The piece was shot over two days near Socorro, New Mexico, at the Very Large Array, which is one of the largest radio astronomy observatories in the world.
The iconic antennas have come to figure fairly heavily in pop-culture, thanks to appearances in films like Contact, and Independence Day. It's day-to-day job is observing pulsars, nebula, and other astronomical phenomena.
The video you see here was accomplished by using two DSLR cameras and a little GoPro HD Hero to take a little over 12,000 photographs of the array, at intervals ranging between 2 to 30 seconds.

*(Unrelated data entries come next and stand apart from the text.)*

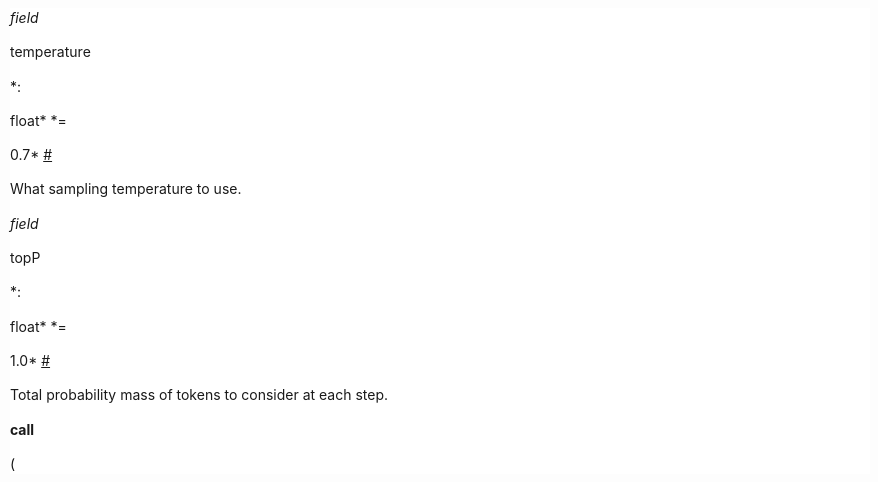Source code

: 





*field*


 temperature
 

*:
 




 float*
*=
 




 0.7*
[#](#langchain.llms.AI21.temperature "Permalink to this definition") 



 What sampling temperature to use.
 






*field*


 topP
 

*:
 




 float*
*=
 




 1.0*
[#](#langchain.llms.AI21.topP "Permalink to this definition") 



 Total probability mass of tokens to consider at each step.
 








 __call__
 


 (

The resulting image sequences were then combined with a collection of text, icons and faux technical schematics I created in Illustrator. Those graphics were then animated to match the time-lapse footage, using key-framing, motion-tracking, and a fairly substantial amount of masking and rotoscope work.
From there, I assembled my composites into a single timeline, and applied a boat-load of post-production tricks to achieve the final "glitchy" edit.
Flash-frames, tint effects, digital grunge, light-leaks-- all kinds of fun stuff.
Much to my surprise, and my absolute delight, the piece apparently resonated with people, and it sort of blew up on me. Within two days of posting it, the video had gone semi-viral. It wound up on the Vimeo homepage, and was featured on the websites and news-feeds of The Atlantic, Discover Magazine, and the National Radio Astronomy Observatory, and dozens of other notable spots online. To date, it's garnered over 100,000 views, and over a million page-loads from places all over the globe.
It's been utterly mind-blowing to me to think that something I shot with a $700 camera has gained that kind of attention. Just completely insane.
I'm unbelievably grateful for the overwhelmingly warm, positive response people have given it.
The music is "What It Is Without The Hand That Wields It", by Telefon Tel Aviv.